Après concertations,  Boubacar Dembélé a décidé d’étendre l’Assurance maladie obligatoire (Amo) vu qu’elle ne couvrait que les fonctionnaires et les administrations parapubliques.

C’est dans le but de permettre aux couches vulnérables d’accéder aux soins de santé efficace, que le Régime d’assurance maladie universelle (Ramu) voit le jour.

La mise en place en 2009 de l’Assurance maladie obligatoire et du Régime d’assistance médicale (Ramed), respectivement pour les fonctionnaires, les travailleurs, les députés, les retraités et leurs ayants droits d’une part, et les indigents et autres bénéficiaires de droit d’autre part, a permis au Mali d’amorcer un système de couverture maladie basé sur la solidarité et la mutualisation du risque pour certaines catégories de la population. Il en est de même pour les garanties offertes par les mutuelles de santé et diverses formes de « gratuités légales ».

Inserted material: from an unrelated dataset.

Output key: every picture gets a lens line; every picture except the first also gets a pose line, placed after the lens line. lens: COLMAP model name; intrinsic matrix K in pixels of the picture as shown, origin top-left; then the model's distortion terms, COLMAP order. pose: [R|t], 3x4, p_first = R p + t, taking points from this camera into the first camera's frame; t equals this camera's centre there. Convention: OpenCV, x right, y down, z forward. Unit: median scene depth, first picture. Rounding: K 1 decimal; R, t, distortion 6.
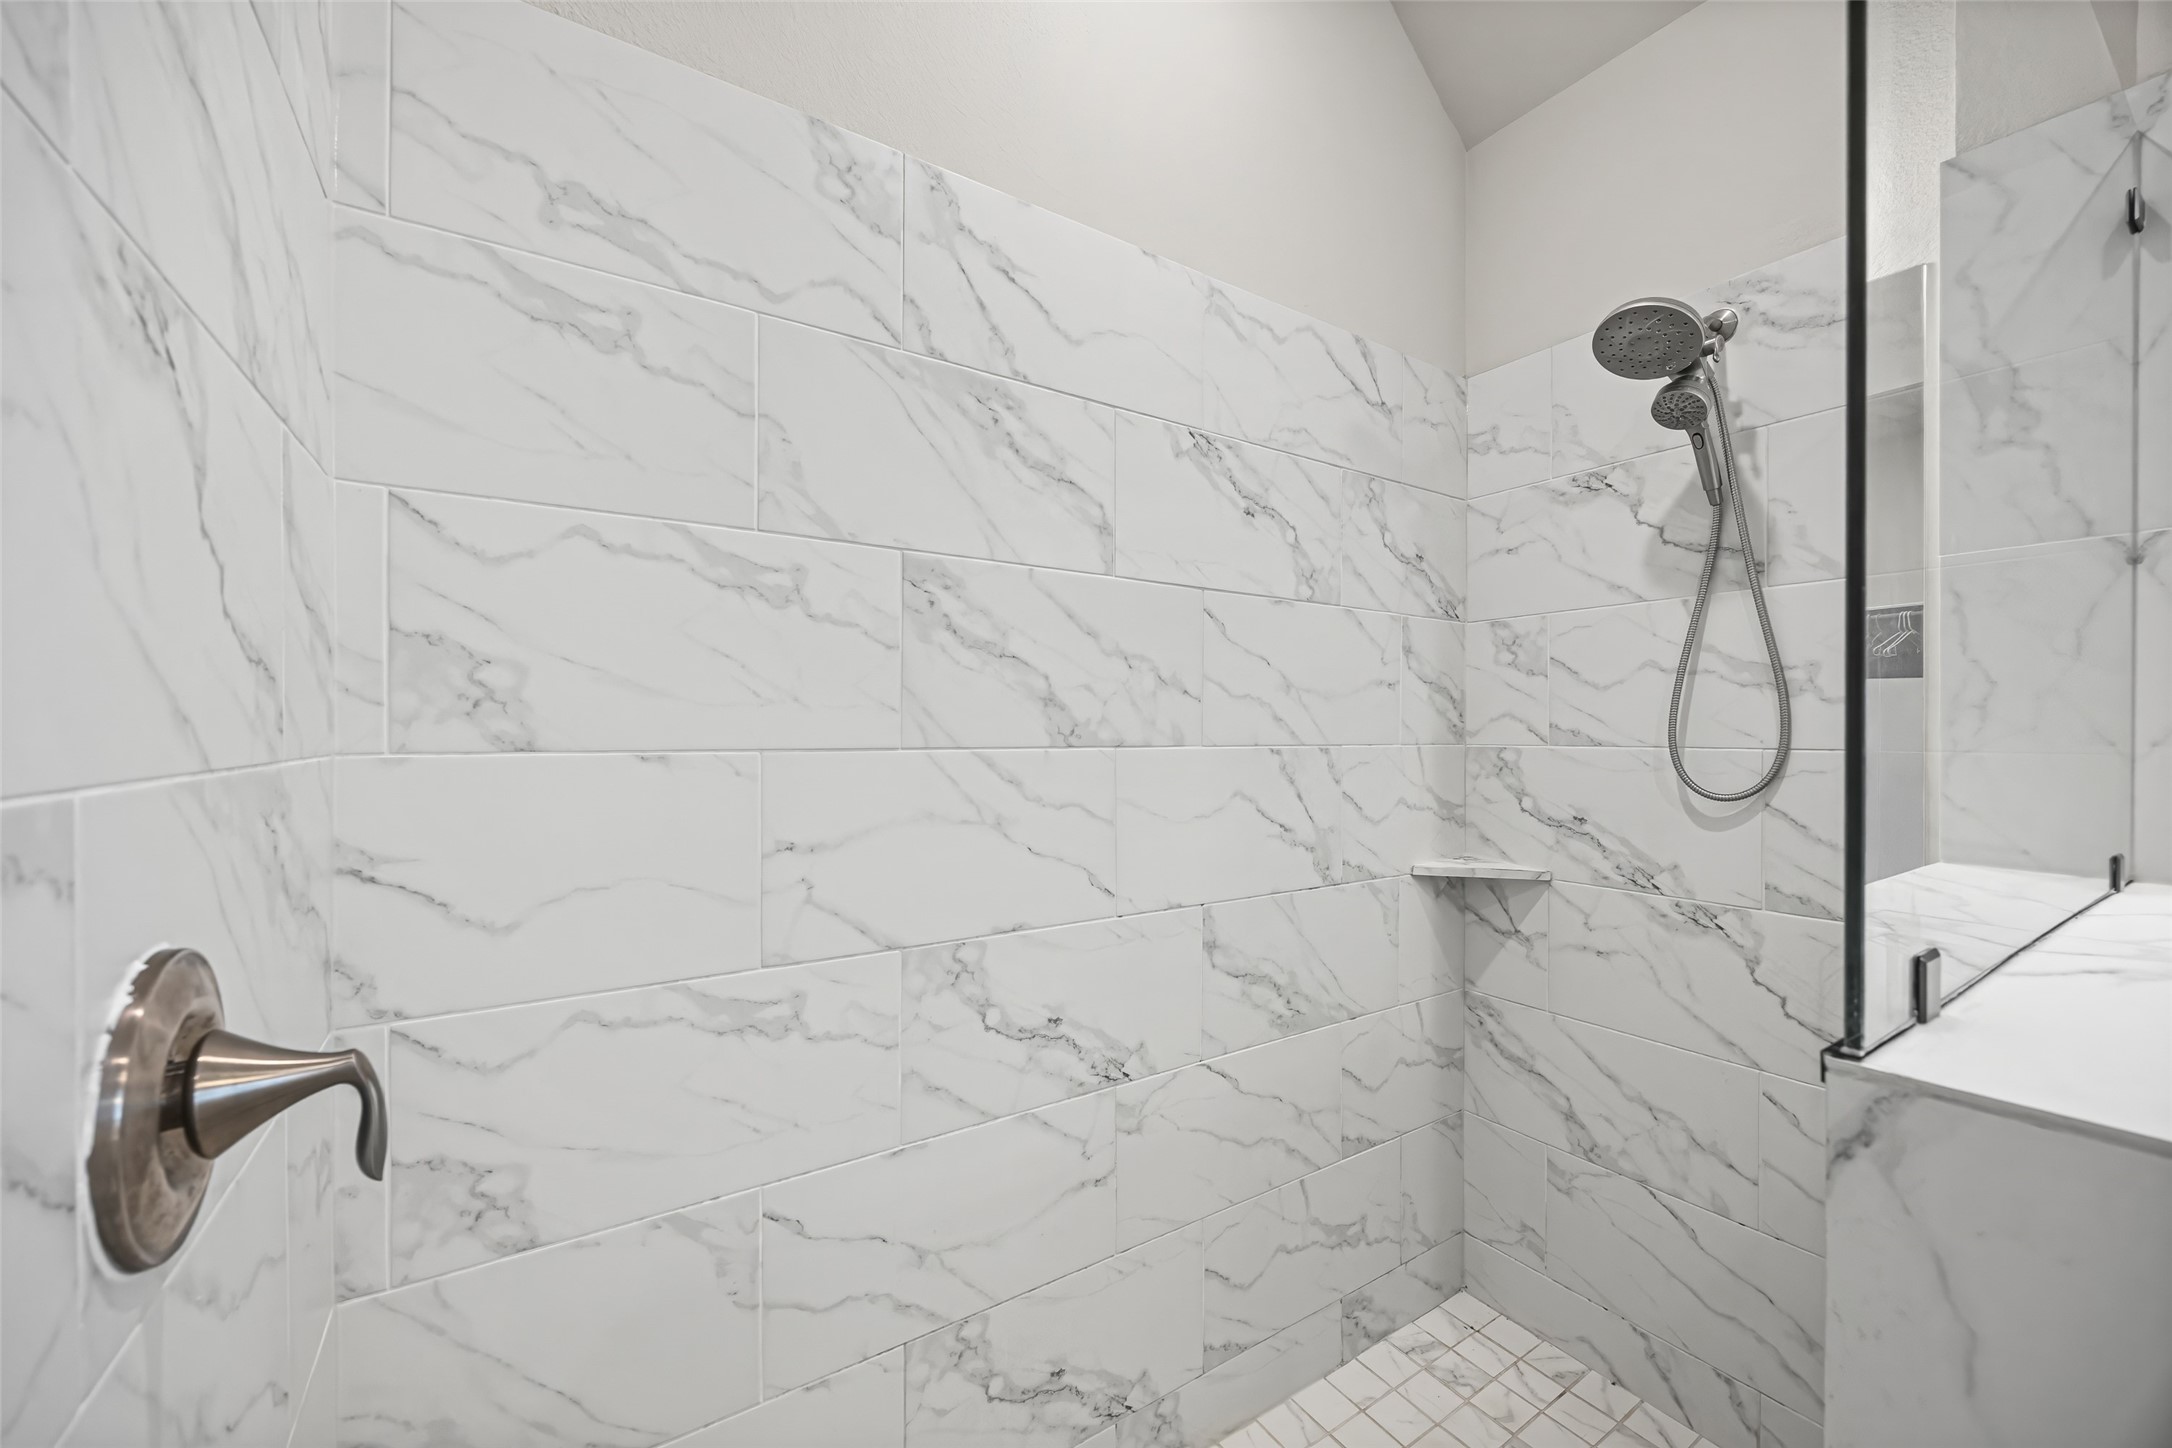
lens RADIAL K [[833.9, 0, 1084.6], [0, 833.9, 731.3], [0, 0, 1]] dist [-0.002968, 0.000150]
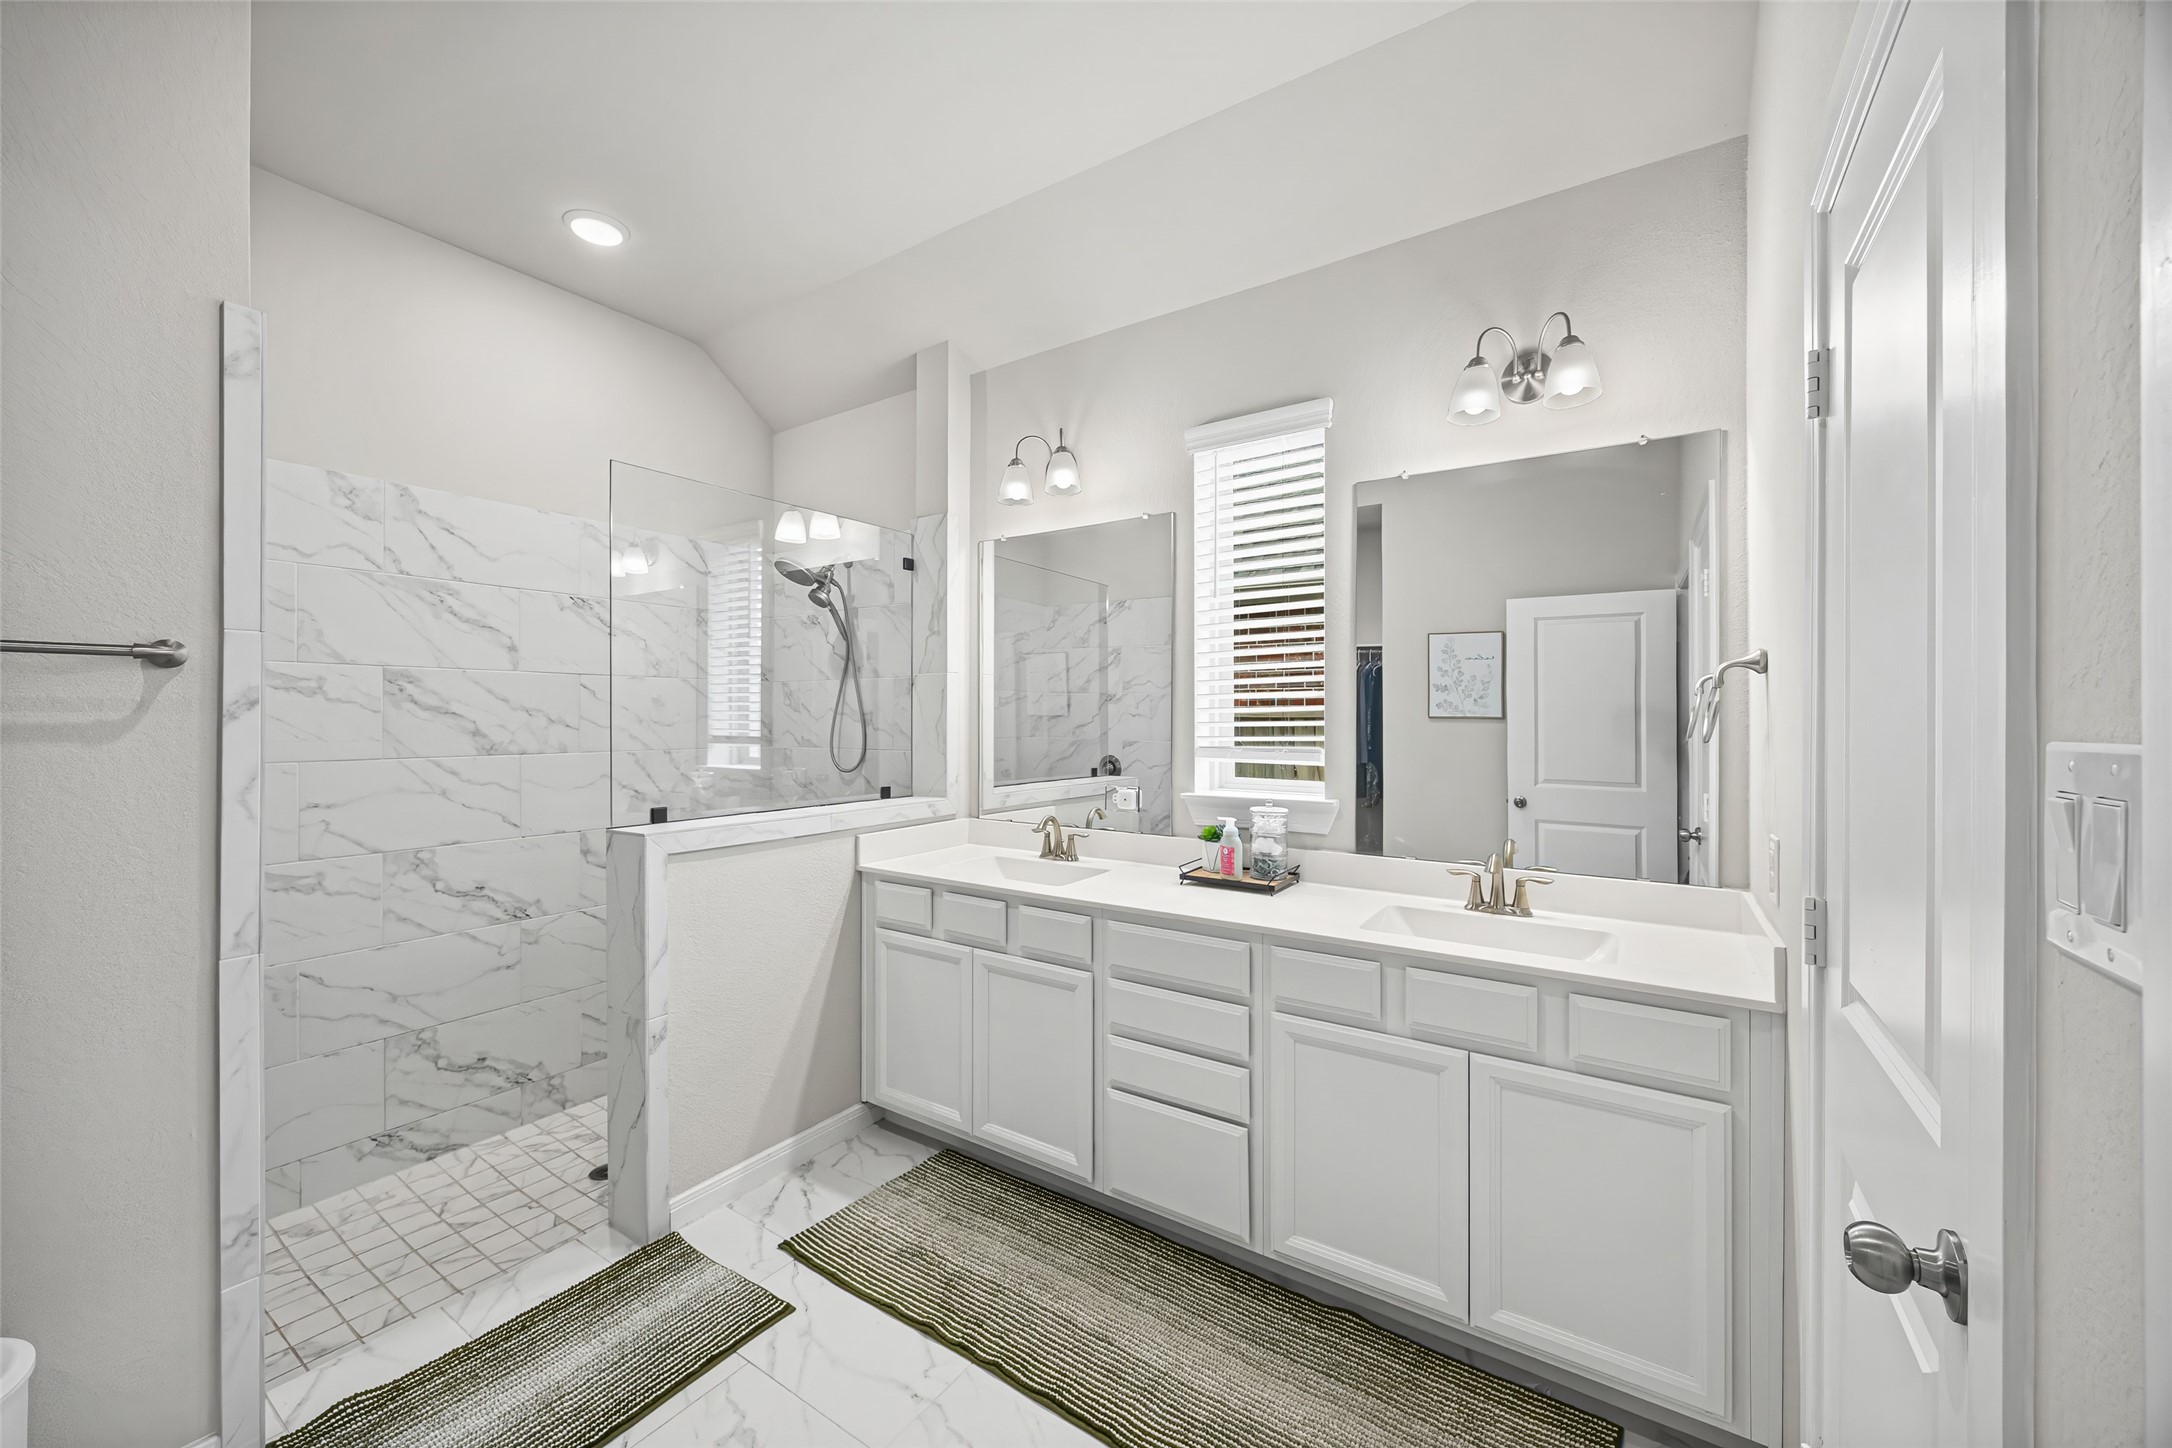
lens RADIAL K [[833.9, 0, 1088.6], [0, 833.9, 710.8], [0, 0, 1]] dist [-0.002968, 0.000150]
pose [[0.921950, -0.002662, 0.387299, 0.578557], [0.006237, 0.999949, -0.007975, -0.068955], [-0.387258, 0.009769, 0.921919, -1.550069]]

En 2021, l’Amo, le Ramed, la mutualité et les sociétés d’assurances privées couvrent environ 5 911 360 personnes sur une population estimée à 21 112 000 habitants,  soit 28% de la population totale. Par conséquent, plus de 15 200 640 personnes ne bénéficient d’aucun système d’assurance maladie.

Donc, l’institution d’un Régime d’assurance maladie universelle vise à assurer l’accessibilité des soins de santé à l’ensemble de la population.

La gestion du Ramu est confiée à la Caisse nationale d’assurance maladie qui pourra déléguer, certaines attributions à des structures comme l’Agence nationale d’assistance médicale, l’Union technique de la mutualité qui seront érigées en Organismes gestionnaires délégués (OGD) comme le sont actuellement la Cmss et l’Inps.